WHAT TO WORK ON
Could you turn the entries from their very beginning through the line containing "templates para hefesto", both ends included, into a JSON list of strings with one string per line? Leave out blank lines and anything after that closing line.

DATA RECORDS

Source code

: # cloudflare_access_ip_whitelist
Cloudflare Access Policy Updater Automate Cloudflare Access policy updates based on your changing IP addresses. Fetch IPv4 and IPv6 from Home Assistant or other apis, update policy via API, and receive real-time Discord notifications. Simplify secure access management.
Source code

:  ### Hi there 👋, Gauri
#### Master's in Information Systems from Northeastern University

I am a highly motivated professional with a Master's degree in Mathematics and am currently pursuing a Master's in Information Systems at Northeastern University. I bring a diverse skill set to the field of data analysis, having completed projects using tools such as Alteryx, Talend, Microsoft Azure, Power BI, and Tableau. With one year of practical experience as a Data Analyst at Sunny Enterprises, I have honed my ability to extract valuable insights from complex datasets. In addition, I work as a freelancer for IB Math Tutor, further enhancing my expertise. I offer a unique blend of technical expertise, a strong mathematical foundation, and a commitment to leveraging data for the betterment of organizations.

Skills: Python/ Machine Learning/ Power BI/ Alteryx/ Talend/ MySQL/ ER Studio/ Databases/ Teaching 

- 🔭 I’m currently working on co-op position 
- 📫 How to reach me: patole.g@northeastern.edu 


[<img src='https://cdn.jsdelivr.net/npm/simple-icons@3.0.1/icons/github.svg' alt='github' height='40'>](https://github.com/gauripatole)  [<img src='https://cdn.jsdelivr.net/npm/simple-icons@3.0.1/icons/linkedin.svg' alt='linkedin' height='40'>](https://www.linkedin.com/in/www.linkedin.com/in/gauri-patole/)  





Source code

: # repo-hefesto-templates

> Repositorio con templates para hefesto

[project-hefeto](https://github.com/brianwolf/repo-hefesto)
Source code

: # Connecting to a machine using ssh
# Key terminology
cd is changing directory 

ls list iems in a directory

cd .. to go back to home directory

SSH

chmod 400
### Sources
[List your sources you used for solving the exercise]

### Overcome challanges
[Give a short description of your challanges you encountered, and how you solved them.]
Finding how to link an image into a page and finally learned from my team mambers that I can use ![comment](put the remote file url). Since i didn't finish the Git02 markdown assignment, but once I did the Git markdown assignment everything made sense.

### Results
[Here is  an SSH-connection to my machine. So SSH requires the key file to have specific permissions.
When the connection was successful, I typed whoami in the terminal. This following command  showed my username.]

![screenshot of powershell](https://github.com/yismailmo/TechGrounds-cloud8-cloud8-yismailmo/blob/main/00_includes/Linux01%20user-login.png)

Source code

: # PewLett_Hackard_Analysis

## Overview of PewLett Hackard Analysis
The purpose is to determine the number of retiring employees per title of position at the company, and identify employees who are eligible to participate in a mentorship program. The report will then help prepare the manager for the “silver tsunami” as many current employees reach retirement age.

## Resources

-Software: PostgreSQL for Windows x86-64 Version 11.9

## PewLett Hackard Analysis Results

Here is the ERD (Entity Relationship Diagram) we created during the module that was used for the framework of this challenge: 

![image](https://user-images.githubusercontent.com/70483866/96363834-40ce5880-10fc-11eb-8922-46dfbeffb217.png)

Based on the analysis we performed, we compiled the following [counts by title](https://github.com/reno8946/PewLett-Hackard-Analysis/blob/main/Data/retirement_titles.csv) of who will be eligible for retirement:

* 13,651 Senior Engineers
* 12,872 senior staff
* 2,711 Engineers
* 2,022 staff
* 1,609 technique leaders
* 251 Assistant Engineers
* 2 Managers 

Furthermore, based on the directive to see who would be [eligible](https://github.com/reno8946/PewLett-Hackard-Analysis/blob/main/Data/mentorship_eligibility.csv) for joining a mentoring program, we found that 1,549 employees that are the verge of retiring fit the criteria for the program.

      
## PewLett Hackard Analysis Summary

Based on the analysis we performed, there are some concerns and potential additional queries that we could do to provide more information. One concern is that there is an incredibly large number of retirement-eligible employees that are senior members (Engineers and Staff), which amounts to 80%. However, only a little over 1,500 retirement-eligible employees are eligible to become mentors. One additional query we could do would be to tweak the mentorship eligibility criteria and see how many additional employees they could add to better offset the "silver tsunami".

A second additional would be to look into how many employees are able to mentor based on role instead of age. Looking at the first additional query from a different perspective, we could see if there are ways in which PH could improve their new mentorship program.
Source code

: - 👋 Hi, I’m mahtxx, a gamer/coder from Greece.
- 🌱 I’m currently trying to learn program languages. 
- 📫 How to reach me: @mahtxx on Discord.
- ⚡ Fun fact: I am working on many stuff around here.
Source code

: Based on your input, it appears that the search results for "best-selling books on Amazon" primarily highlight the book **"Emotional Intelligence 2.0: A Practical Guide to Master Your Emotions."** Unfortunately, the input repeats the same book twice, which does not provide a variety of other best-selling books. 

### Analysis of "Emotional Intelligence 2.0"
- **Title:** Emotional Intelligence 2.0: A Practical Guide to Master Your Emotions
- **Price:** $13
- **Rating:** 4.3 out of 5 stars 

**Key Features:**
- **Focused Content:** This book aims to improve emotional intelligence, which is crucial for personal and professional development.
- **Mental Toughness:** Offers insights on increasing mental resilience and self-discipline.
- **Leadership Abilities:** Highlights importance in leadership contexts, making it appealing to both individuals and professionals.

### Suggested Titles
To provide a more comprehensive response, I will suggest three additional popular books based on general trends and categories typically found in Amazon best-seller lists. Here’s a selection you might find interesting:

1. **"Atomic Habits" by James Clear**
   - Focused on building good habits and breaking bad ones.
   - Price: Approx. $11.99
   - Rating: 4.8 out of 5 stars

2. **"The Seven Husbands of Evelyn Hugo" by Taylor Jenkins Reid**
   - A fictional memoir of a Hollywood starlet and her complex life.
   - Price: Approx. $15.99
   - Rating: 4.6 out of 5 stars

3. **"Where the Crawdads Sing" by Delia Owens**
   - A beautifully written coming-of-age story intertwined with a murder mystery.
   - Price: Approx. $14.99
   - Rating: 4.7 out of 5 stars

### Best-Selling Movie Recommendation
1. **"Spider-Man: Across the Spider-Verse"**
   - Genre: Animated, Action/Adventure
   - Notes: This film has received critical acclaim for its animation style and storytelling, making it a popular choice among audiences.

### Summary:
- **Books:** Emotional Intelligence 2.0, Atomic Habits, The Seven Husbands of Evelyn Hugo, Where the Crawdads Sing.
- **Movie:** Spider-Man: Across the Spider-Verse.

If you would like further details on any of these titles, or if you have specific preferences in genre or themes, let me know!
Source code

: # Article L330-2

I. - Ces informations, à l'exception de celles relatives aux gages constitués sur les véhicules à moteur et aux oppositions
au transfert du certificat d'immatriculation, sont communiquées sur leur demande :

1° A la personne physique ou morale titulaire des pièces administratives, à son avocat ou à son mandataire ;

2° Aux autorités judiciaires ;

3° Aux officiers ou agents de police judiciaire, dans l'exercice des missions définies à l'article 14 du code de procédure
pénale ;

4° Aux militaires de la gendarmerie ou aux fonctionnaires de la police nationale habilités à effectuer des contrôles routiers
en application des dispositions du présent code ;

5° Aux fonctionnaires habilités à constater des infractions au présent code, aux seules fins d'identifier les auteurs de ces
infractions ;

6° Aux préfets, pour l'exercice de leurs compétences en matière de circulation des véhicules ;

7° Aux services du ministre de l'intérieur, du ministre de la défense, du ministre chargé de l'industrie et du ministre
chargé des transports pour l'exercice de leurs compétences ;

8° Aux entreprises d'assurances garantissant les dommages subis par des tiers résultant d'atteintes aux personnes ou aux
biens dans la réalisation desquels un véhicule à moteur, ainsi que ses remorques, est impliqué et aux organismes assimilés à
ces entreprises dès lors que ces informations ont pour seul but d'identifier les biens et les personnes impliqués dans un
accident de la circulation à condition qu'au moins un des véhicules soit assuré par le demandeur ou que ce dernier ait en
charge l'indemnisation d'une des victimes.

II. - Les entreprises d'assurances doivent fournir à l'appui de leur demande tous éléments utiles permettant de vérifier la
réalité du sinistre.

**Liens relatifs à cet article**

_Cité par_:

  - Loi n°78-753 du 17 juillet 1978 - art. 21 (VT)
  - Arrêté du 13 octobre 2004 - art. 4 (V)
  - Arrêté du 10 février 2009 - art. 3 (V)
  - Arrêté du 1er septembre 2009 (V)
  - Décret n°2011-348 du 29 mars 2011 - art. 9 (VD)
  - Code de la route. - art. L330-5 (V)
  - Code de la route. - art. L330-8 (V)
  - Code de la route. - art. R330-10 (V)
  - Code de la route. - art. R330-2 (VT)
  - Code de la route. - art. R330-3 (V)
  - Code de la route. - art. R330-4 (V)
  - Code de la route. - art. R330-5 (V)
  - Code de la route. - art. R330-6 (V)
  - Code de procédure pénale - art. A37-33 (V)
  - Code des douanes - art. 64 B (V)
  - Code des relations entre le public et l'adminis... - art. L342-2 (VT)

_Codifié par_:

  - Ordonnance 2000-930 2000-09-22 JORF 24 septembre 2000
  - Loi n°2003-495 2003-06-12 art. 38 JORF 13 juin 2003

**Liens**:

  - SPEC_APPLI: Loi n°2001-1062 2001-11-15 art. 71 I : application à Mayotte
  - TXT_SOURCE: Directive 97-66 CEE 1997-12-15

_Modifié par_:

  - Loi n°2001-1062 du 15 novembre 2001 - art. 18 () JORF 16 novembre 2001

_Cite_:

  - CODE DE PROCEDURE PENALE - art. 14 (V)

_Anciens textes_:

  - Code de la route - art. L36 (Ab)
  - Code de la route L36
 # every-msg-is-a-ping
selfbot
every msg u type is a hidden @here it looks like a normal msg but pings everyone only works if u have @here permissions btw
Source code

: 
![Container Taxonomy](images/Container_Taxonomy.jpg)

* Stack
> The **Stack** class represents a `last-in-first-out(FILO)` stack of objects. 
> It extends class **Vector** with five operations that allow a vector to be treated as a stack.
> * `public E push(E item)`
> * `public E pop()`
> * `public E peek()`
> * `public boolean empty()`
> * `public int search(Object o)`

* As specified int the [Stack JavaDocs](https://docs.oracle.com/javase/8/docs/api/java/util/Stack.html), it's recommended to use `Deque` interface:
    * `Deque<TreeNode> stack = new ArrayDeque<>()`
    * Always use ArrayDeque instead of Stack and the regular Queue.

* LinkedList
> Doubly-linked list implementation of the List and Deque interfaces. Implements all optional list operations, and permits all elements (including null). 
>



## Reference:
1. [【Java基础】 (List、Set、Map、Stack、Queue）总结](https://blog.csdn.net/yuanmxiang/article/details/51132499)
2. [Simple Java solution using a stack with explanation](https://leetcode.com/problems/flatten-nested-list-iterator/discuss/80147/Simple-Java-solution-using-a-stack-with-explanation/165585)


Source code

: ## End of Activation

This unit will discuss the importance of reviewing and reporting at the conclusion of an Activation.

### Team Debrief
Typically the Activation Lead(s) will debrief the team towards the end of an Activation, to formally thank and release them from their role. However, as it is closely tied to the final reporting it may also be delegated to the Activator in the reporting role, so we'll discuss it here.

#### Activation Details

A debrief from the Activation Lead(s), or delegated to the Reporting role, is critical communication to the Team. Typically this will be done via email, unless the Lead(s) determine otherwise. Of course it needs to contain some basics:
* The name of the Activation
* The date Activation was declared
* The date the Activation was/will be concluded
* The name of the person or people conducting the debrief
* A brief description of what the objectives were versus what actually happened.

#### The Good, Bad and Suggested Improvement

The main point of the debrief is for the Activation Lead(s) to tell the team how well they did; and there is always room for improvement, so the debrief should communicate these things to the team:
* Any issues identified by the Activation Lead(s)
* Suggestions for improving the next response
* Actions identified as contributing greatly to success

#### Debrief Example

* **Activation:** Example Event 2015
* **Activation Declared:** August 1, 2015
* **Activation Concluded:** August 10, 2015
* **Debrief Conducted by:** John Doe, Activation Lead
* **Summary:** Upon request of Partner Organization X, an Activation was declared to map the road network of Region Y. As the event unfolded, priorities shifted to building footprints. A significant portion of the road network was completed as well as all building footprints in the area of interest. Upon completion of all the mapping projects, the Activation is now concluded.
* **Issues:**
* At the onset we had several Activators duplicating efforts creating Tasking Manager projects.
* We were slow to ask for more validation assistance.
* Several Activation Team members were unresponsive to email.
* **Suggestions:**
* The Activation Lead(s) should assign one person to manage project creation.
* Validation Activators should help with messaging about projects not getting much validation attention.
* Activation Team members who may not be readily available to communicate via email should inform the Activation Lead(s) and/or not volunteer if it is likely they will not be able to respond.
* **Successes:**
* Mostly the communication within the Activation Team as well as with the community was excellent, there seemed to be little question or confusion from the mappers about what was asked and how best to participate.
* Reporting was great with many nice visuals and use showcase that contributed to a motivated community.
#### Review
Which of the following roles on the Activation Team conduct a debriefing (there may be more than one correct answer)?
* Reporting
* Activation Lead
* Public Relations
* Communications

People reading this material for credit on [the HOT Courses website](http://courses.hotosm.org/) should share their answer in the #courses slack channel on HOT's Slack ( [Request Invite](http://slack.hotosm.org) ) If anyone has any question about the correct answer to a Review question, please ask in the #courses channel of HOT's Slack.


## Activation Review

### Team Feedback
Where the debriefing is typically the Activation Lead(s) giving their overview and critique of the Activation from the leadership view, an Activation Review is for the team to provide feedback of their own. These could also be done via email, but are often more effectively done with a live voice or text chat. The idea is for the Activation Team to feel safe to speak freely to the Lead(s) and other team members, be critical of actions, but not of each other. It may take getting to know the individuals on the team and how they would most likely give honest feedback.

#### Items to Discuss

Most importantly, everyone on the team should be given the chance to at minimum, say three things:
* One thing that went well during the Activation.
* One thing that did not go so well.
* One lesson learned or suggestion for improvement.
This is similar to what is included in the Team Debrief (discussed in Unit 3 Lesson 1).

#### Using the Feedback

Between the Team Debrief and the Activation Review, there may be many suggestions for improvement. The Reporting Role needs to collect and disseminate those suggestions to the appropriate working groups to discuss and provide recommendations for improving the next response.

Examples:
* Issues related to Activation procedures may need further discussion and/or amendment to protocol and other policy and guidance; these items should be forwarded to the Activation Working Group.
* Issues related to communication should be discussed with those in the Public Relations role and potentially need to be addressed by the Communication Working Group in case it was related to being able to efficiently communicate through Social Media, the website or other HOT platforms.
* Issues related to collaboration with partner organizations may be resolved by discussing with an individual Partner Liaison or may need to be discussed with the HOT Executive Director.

RESPONSE TO THIS TASK
[
  "Source code",
  ": # cloudflare_access_ip_whitelist",
  "Cloudflare Access Policy Updater Automate Cloudflare Access policy updates based on your changing IP addresses. Fetch IPv4 and IPv6 from Home Assistant or other apis, update policy via API, and receive real-time Discord notifications. Simplify secure access management.",
  "Source code",
  ":  ### Hi there 👋, Gauri",
  "#### Master's in Information Systems from Northeastern University",
  "I am a highly motivated professional with a Master's degree in Mathematics and am currently pursuing a Master's in Information Systems at Northeastern University. I bring a diverse skill set to the field of data analysis, having completed projects using tools such as Alteryx, Talend, Microsoft Azure, Power BI, and Tableau. With one year of practical experience as a Data Analyst at Sunny Enterprises, I have honed my ability to extract valuable insights from complex datasets. In addition, I work as a freelancer for IB Math Tutor, further enhancing my expertise. I offer a unique blend of technical expertise, a strong mathematical foundation, and a commitment to leveraging data for the betterment of organizations.",
  "Skills: Python/ Machine Learning/ Power BI/ Alteryx/ Talend/ MySQL/ ER Studio/ Databases/ Teaching ",
  "- 🔭 I’m currently working on co-op position ",
  "- 📫 How to reach me: patole.g@northeastern.edu ",
  "[<img src='https://cdn.jsdelivr.net/npm/simple-icons@3.0.1/icons/github.svg' alt='github' height='40'>](https://github.com/gauripatole)  [<img src='https://cdn.jsdelivr.net/npm/simple-icons@3.0.1/icons/linkedin.svg' alt='linkedin' height='40'>](https://www.linkedin.com/in/www.linkedin.com/in/gauri-patole/)  ",
  "Source code",
  ": # repo-hefesto-templates",
  "> Repositorio con templates para hefesto"
]